18. What are the VLDB (very large database) drivers?
VLDB drivers adjust the way the MicroStrategy generates the SQL used to extract information from the database. VLDB drivers allow you to tune this SQL so that it is optimal for your specific database and environment. There are over 90 parameters that can be modified.
19. What are fact extensions?
Fact extensions lower the granularity of a fact based on an arithmetic expression, make a fact available to unrelated attributes, or disallow a certain fact to be calculated at particular attribute levels. This introduces considerable flexibility when designing data models and reduces the amount of data that needs to be stored in the data warehouse.
20. Explain how transformations are used?

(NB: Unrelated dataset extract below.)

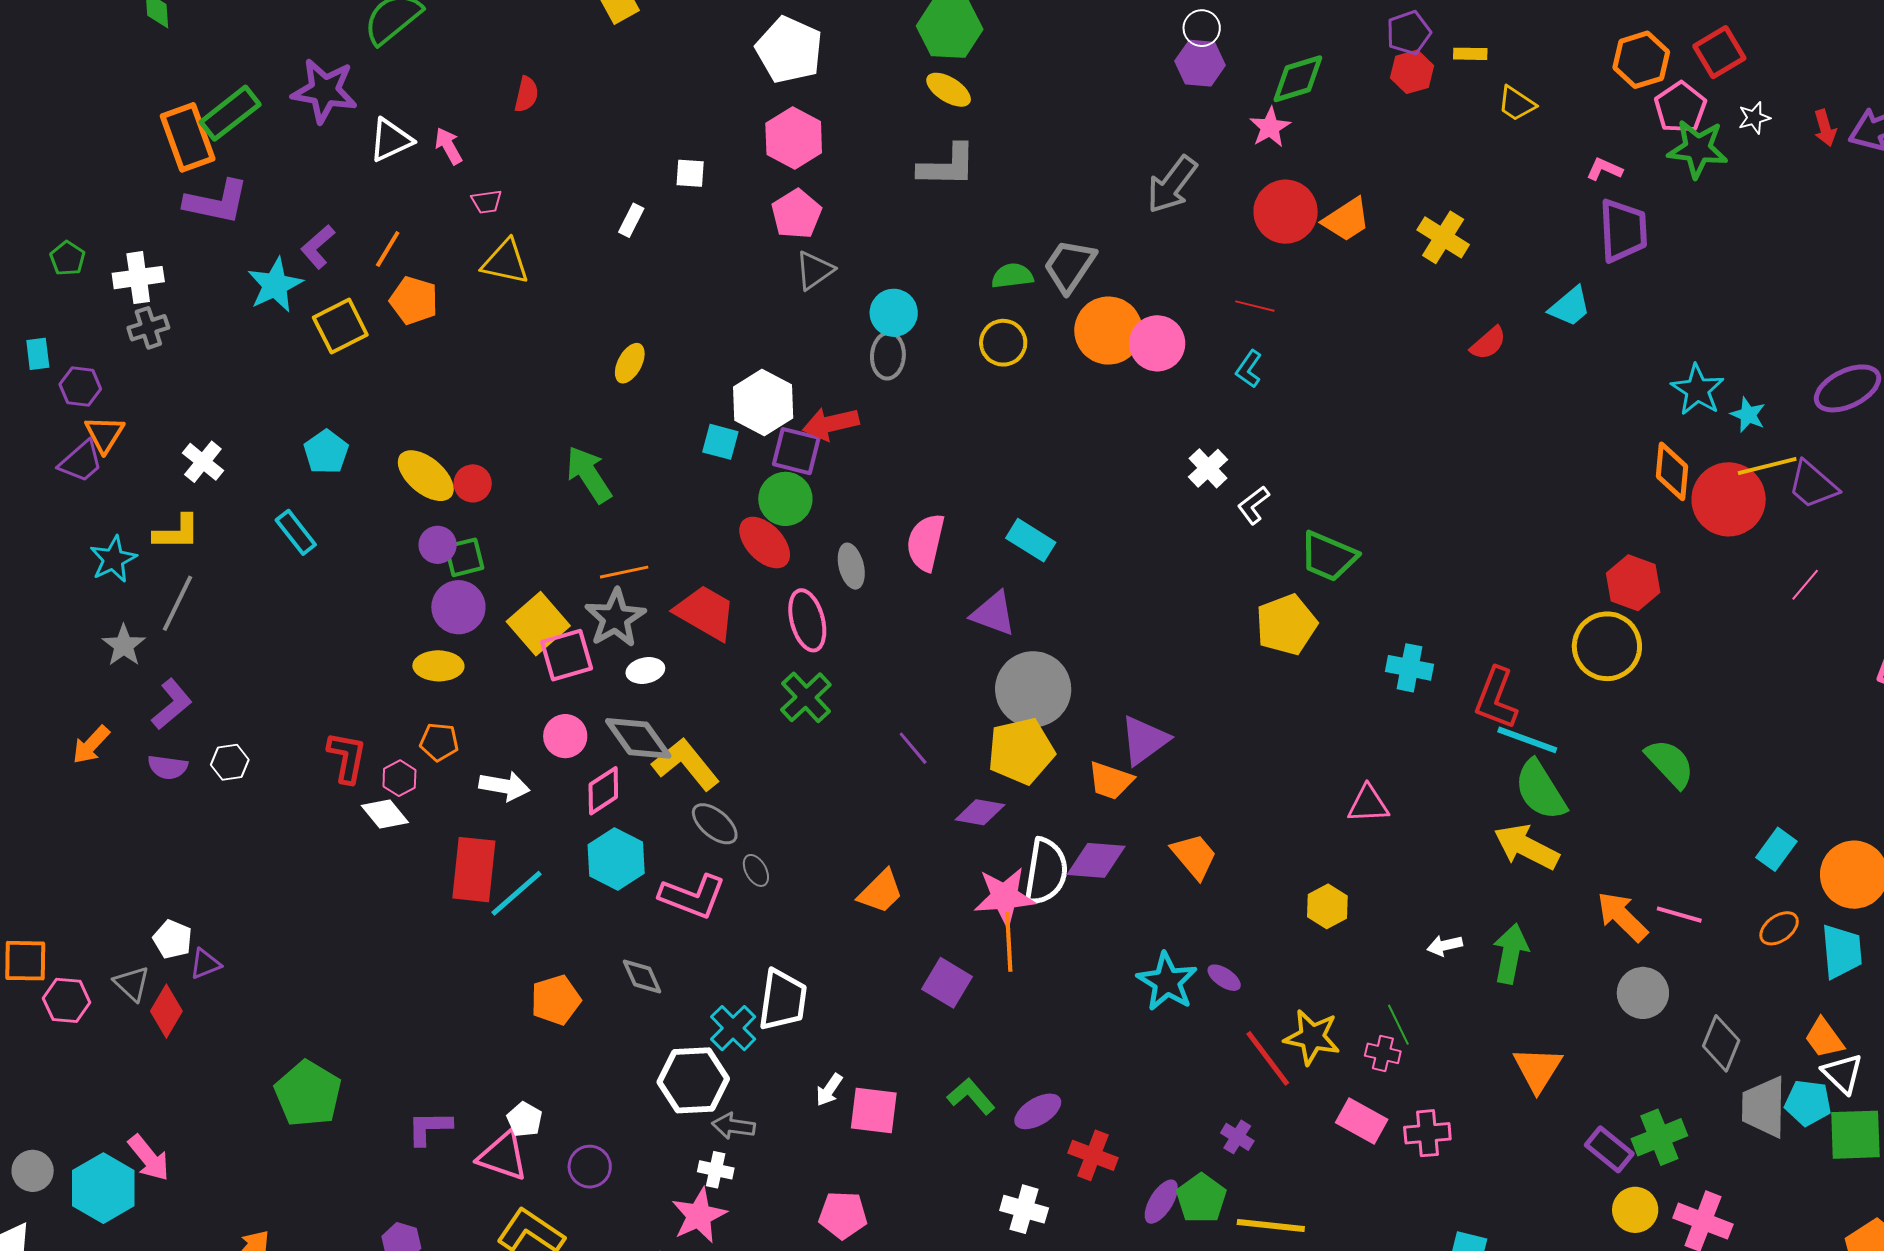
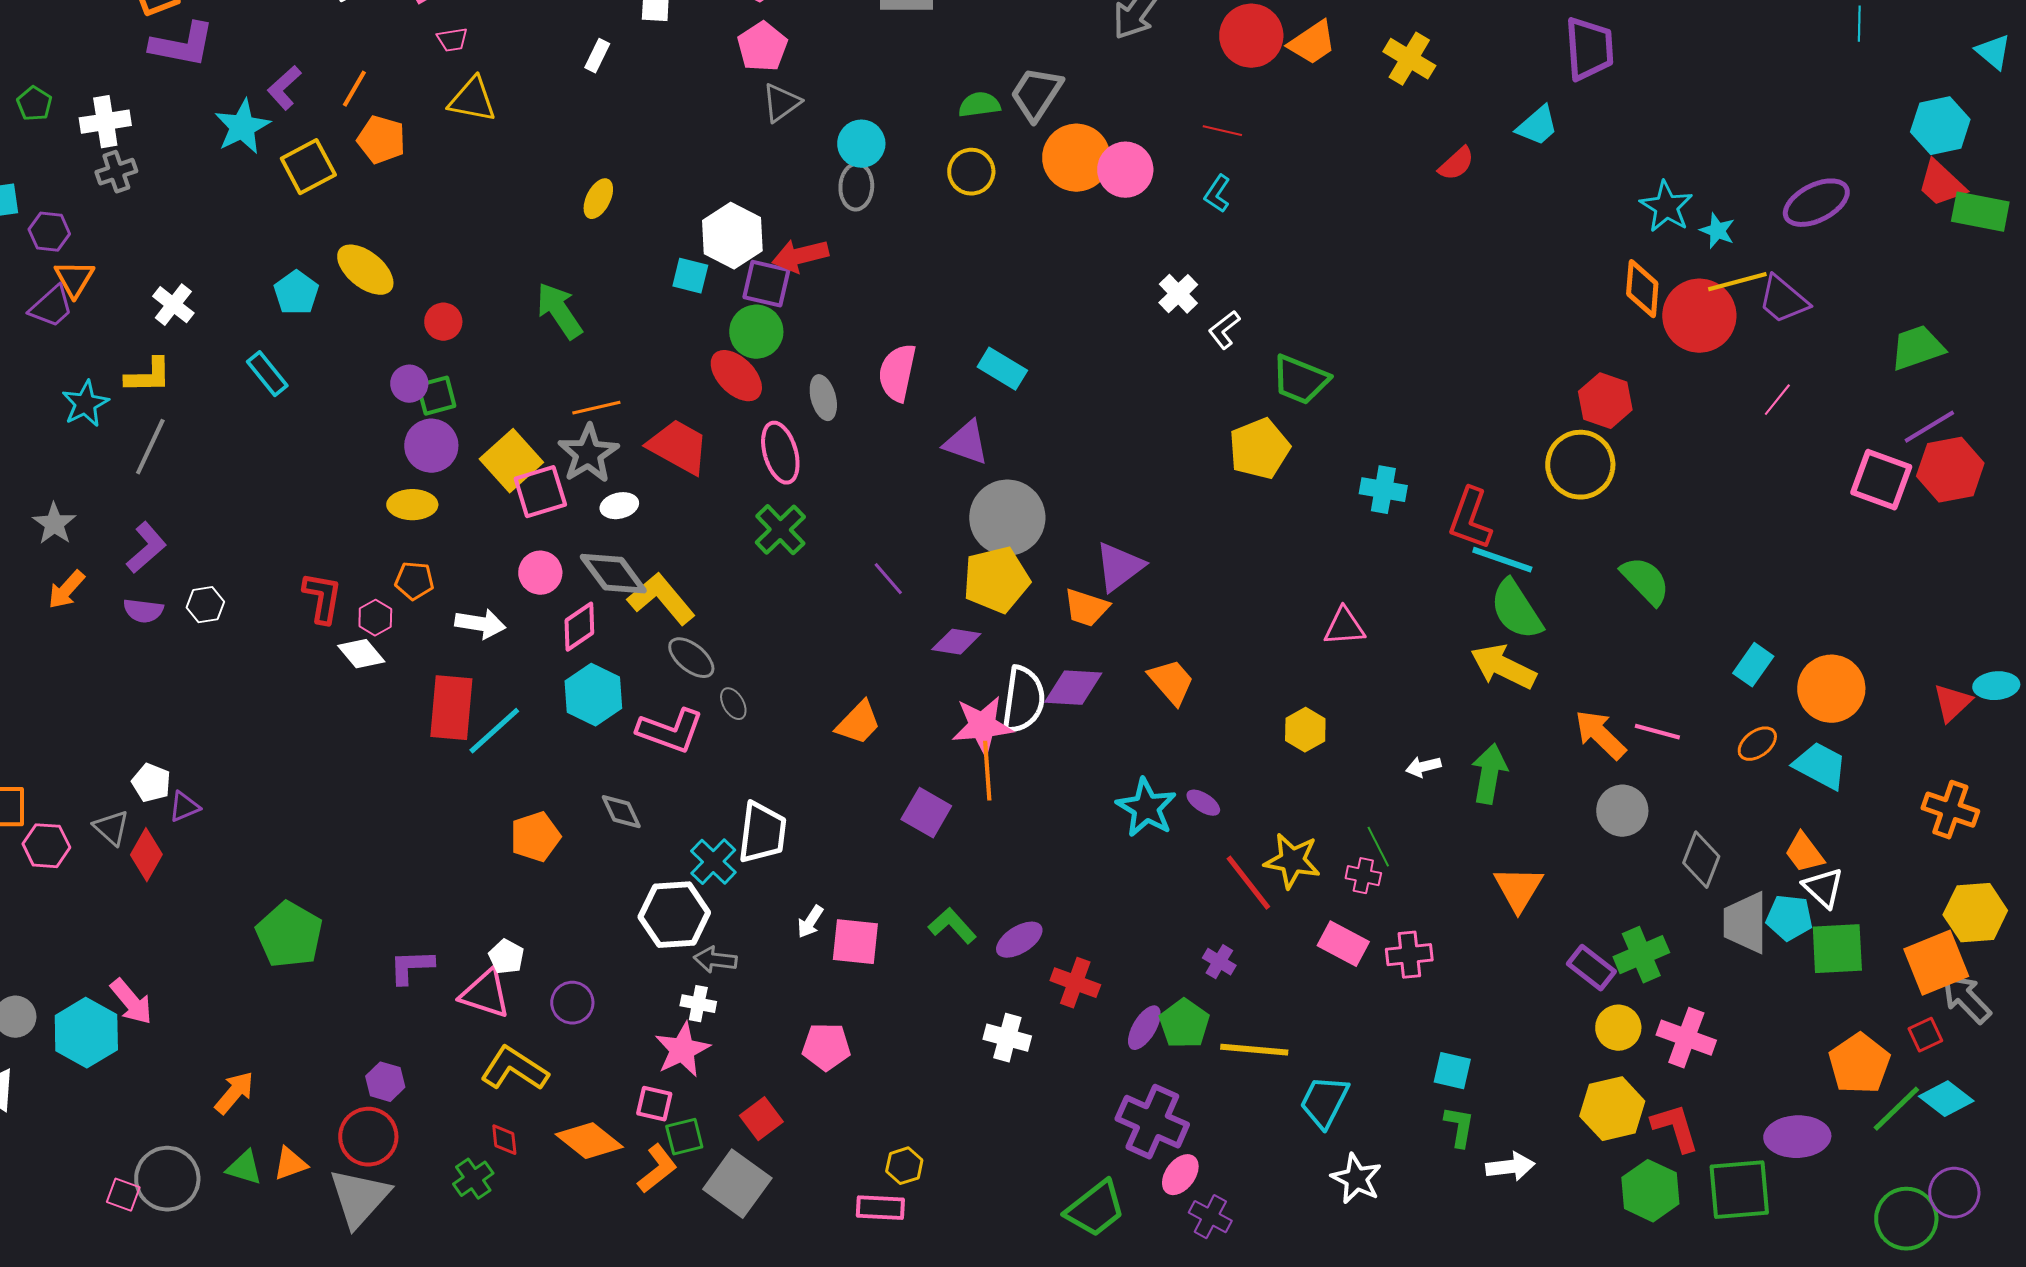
yellow ellipse: (426, 476) -> (365, 270), moved
gray star: (124, 645) -> (54, 524), moved
cyan trapezoid: (1842, 951) -> (1820, 766), turned -56

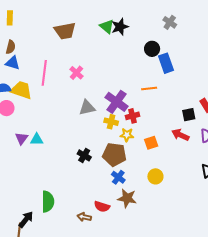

Transformations enable users to perform sophisticated time-series analysis across metrics by grouping and comparing data at different time periods. Reports that include current period, prior period and period-to-date comparisons are possible using a single metric definition and without needing to redefine the report filter.
21. What is special about MicroStrategy’s hierarchies?
Hierarchies represent a set of attributes with paths between them. The System Hierarchy contains the true relationships (i.e., parent-child) between all the attributes in the schema. The System Hierarchy is automatically defined when attributes are created and their relationships to related attributes are specified. MicroStrategy Architect provides a unique abstraction of hierarchies above the System Hierarchy called User Hierarchies, which can contain an arbitrary number of attributes and paths between them. These User Hierarchies allow users to browse through the data and drill as required by business needs, as opposed to how the data is physically stored in the data source.